I'm doing great, John. Good to speak with you.


Good to speak with you. Now, your character Sergeant Doakes on the show, he's always on edge. He always seems to be like, very gruff exterior, do you think this character has a softer side?

Oh, I think he certainly does have a softer side. I think in a lot of episodes last season, you got an opportunity to see him with his family. You see that he comes from a family that's pretty dominated by women, so I'm sure he has a somewhat softer side than what we see.


And what made you originally interested in appearing in…because Dexter is about a serial killer. Why be on a show about such dark material?

I just thought the material was great material. After having been on Oz for a season, I guess a season and a half, playing Moses Deyell. I love cable television, what it's able to bring people as an option, as a choice to network television, although there's some great network programming as well. And I thought it was edgy, I thought it was different, and I absolutely love Sergeant Doakes, man.


Very interesting character. Now, were you familiar with the source material? Because it's based on a series of novels.

* * * * *

# To do
1: From the interview, extract the passage starting with "Good to speak with you. Now, your" and going on through "such dark material?".
2: Using the interview, decide whether each statement agrees with it, answering yes or no and quoting the words that decide it: (a) Sergeant Doakes comes from a family largely made up of women. (b) The interviewee played Moses Deyell on Oz for three seasons. (c) The interviewee says network television offers no good programming.
The data entries placed after the interview were drawn from a separate source.

[Stored data entries]
* * * * *

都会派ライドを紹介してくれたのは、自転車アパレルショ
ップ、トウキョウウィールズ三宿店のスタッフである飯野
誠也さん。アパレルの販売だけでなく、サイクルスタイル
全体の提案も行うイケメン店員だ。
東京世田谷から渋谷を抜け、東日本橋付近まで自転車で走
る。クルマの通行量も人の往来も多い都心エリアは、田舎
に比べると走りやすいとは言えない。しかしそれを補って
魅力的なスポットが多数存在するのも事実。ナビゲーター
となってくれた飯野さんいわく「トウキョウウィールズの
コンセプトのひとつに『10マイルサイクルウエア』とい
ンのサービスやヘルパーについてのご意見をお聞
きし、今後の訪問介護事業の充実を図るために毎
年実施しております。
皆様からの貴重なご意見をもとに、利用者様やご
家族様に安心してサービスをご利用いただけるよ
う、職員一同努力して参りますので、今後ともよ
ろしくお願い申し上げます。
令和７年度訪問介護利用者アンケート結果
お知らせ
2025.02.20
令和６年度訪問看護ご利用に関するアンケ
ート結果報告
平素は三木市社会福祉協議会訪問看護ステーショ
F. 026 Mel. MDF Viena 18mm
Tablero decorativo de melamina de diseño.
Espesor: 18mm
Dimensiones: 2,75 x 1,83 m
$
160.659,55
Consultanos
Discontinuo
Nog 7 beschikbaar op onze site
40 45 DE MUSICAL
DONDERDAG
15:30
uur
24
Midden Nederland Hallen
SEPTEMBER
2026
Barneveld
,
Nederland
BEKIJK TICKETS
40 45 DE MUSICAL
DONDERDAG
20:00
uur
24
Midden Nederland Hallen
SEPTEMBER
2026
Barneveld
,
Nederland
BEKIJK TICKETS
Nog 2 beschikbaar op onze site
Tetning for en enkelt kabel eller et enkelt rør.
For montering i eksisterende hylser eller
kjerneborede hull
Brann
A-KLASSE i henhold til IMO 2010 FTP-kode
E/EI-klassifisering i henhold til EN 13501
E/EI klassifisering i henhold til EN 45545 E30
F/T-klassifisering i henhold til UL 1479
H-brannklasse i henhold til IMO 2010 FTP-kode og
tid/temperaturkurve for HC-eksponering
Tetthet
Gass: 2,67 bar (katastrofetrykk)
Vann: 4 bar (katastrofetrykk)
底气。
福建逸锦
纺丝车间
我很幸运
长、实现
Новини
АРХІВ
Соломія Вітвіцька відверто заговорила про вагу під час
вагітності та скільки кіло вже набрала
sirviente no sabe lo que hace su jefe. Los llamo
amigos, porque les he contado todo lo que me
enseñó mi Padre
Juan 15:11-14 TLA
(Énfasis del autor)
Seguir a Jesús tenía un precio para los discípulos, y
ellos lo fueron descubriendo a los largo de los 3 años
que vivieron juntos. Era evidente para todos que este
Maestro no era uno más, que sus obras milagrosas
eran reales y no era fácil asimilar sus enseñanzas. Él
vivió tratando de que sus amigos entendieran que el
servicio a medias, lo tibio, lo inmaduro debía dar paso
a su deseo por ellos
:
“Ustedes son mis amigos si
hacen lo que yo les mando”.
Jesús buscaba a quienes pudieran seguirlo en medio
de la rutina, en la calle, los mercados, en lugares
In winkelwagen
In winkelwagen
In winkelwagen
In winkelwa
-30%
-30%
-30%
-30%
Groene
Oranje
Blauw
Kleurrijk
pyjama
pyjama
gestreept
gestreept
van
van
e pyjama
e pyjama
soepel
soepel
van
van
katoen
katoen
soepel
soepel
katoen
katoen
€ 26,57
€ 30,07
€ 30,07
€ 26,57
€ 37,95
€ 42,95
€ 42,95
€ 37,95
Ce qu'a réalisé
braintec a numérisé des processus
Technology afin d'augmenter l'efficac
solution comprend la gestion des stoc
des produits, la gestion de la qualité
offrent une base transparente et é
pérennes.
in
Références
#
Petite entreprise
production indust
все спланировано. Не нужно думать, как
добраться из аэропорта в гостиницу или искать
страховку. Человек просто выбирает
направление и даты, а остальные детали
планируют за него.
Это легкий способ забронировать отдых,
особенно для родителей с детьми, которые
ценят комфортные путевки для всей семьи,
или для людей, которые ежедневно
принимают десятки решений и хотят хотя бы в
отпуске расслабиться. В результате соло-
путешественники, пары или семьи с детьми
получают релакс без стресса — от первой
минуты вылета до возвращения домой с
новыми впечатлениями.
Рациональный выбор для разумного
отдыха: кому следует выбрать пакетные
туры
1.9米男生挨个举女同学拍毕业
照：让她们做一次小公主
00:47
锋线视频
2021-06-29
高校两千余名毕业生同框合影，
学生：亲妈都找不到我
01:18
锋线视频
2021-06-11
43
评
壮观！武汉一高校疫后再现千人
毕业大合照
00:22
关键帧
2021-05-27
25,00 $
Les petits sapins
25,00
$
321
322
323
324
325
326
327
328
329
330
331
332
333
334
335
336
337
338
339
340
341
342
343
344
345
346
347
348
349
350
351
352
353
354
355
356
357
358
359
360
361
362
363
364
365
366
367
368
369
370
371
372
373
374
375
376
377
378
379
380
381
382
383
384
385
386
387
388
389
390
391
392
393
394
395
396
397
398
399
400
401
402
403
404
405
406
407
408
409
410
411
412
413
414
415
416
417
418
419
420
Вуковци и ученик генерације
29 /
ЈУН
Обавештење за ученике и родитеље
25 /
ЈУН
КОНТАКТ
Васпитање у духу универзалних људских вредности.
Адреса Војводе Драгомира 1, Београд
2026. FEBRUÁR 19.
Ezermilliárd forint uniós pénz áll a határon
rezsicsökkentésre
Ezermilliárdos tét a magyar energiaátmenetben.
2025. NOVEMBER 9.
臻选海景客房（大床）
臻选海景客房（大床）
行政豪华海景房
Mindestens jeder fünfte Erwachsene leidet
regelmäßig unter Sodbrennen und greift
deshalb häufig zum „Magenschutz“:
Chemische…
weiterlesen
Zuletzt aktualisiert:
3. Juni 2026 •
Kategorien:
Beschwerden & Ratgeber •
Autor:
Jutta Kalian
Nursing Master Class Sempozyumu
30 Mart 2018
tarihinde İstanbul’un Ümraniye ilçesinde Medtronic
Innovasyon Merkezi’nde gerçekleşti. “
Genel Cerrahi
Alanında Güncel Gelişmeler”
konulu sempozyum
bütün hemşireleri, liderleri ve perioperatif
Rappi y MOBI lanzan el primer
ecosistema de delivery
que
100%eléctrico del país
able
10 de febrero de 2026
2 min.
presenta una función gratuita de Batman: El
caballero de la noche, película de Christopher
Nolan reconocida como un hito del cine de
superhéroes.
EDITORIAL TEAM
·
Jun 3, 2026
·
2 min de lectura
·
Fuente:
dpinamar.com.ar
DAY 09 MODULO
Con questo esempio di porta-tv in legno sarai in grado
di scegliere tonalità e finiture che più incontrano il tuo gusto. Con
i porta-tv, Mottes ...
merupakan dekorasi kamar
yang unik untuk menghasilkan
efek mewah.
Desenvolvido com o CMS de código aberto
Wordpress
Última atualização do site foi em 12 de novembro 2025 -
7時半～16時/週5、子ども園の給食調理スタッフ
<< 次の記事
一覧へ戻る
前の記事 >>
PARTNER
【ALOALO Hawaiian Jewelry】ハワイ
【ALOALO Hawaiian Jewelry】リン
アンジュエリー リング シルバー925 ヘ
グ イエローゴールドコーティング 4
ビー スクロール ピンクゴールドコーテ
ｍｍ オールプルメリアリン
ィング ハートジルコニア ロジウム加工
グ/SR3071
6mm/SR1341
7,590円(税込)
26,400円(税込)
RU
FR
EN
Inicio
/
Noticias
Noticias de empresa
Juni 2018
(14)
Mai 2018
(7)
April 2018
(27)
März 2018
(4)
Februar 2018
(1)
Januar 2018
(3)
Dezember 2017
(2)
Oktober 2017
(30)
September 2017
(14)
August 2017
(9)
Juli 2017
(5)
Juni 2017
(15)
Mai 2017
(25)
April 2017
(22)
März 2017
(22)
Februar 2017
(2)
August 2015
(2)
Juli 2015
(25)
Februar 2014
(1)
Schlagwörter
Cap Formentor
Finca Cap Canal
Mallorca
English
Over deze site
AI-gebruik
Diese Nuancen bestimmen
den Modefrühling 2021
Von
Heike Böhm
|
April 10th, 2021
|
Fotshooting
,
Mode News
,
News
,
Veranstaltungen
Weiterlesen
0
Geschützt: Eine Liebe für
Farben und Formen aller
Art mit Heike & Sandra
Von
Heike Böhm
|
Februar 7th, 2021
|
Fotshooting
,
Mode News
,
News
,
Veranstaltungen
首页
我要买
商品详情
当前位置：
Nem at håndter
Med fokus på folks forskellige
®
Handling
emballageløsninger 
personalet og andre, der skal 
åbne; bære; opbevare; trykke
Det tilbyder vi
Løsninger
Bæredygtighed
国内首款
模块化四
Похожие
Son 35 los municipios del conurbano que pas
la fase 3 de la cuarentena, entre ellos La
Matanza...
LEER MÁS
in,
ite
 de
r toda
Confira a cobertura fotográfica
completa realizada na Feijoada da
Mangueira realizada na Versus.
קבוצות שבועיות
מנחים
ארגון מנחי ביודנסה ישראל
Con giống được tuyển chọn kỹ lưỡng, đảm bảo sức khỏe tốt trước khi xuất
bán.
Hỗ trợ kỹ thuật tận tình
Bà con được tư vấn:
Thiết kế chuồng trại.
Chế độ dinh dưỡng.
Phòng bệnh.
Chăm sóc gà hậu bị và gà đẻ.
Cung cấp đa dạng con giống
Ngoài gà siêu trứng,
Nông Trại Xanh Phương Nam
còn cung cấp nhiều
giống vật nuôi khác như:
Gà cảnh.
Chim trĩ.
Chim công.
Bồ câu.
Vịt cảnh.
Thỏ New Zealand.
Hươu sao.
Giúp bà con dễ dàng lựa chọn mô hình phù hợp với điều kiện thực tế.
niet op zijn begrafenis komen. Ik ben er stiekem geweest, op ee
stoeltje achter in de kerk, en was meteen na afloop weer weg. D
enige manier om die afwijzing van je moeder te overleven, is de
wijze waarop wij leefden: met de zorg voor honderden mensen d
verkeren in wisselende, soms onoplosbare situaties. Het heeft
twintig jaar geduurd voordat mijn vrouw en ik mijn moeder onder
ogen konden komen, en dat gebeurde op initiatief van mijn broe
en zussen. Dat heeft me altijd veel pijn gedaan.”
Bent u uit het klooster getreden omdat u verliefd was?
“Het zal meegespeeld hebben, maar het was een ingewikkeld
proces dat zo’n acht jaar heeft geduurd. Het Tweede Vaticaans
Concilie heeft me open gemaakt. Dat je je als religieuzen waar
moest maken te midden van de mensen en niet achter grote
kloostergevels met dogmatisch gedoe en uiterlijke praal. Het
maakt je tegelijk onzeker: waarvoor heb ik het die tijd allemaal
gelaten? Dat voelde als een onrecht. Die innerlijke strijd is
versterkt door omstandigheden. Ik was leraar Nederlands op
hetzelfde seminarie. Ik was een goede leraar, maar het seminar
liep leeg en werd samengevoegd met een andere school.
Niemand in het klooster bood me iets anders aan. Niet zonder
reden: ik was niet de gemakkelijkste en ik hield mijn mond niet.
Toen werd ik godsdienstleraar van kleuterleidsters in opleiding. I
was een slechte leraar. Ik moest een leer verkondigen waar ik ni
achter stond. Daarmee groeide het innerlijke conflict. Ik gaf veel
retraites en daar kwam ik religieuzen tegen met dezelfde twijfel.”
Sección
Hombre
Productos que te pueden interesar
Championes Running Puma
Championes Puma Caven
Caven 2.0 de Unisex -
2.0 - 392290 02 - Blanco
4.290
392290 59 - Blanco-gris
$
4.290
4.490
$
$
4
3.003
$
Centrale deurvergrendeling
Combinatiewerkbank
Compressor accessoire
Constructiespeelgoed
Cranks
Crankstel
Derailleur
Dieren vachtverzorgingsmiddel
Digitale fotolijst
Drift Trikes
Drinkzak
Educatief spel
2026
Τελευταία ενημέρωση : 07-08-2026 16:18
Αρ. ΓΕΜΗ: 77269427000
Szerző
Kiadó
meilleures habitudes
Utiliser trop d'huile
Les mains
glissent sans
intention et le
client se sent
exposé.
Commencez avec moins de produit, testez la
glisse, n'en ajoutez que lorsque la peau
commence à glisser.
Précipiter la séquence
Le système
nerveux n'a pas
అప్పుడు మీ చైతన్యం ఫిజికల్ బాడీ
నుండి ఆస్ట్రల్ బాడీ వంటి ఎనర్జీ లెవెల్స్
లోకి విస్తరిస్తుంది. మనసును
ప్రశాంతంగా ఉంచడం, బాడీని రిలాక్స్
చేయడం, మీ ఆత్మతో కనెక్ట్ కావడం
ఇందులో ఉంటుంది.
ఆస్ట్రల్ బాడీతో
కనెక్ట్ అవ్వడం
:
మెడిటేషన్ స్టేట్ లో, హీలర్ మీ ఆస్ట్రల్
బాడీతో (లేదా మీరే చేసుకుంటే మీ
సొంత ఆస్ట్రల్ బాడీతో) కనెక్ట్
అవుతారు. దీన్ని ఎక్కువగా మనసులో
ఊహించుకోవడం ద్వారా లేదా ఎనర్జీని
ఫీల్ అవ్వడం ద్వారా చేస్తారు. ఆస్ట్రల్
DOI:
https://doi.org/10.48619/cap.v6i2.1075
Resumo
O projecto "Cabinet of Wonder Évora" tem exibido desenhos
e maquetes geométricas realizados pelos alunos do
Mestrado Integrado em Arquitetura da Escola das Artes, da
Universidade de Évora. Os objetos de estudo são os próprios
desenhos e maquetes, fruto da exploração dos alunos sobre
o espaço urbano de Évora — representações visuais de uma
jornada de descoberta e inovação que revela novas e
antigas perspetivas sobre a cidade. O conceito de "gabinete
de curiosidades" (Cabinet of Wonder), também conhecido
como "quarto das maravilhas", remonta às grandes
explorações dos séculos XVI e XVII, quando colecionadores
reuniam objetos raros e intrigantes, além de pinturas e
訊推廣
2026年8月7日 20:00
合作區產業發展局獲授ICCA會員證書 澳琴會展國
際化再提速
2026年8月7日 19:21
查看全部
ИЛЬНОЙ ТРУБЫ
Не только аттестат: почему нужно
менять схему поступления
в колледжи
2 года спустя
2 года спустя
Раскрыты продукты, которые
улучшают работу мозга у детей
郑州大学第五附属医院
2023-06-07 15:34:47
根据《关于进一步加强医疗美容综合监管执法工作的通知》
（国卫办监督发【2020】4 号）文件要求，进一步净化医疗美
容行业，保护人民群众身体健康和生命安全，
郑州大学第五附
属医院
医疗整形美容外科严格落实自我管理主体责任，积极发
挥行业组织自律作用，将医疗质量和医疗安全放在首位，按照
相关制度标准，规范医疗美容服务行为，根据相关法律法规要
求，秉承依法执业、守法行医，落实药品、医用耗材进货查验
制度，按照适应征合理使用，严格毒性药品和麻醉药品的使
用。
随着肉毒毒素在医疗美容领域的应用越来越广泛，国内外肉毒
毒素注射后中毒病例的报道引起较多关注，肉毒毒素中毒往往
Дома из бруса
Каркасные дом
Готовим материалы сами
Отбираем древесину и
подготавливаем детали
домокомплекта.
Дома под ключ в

* * * * *

# Expected outputs
1:
Good to speak with you. Now, your character Sergeant Doakes on the show, he's always on edge. He always seems to be like, very gruff exterior, do you think this character has a softer side?

Oh, I think he certainly does have a softer side. I think in a lot of episodes last season, you got an opportunity to see him with his family. You see that he comes from a family that's pretty dominated by women, so I'm sure he has a somewhat softer side than what we see.


And what made you originally interested in appearing in…because Dexter is about a serial killer. Why be on a show about such dark material?

2:
(a) Yes: "he comes from a family that's pretty dominated by women"
(b) No: "After having been on Oz for a season, I guess a season and a half, playing Moses Deyell."
(c) No: "although there's some great network programming as well"